*** MATERIALS PROVIDED ***

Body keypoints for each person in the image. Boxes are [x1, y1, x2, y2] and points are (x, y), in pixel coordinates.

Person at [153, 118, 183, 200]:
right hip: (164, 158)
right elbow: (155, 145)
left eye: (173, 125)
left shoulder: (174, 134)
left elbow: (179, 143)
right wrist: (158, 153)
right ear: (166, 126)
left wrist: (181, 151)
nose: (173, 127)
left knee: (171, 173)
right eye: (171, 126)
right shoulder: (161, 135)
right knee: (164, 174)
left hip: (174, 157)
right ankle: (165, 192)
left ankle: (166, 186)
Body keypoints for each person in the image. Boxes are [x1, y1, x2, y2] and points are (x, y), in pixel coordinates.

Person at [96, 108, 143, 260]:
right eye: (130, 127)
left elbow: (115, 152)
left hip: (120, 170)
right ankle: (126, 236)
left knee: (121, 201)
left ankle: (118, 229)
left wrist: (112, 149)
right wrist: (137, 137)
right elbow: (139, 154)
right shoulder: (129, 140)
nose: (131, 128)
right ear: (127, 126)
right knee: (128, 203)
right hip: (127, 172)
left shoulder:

*** End of MATERIALS PROVIDED ***

TASK DETAILS
Lines from the one that contains "right shoulder: (129, 140)" through the final line of the entries must be duplicated exactly, and no other lines.

RESULT BELOW
right shoulder: (129, 140)
nose: (131, 128)
right ear: (127, 126)
right knee: (128, 203)
right hip: (127, 172)
left shoulder:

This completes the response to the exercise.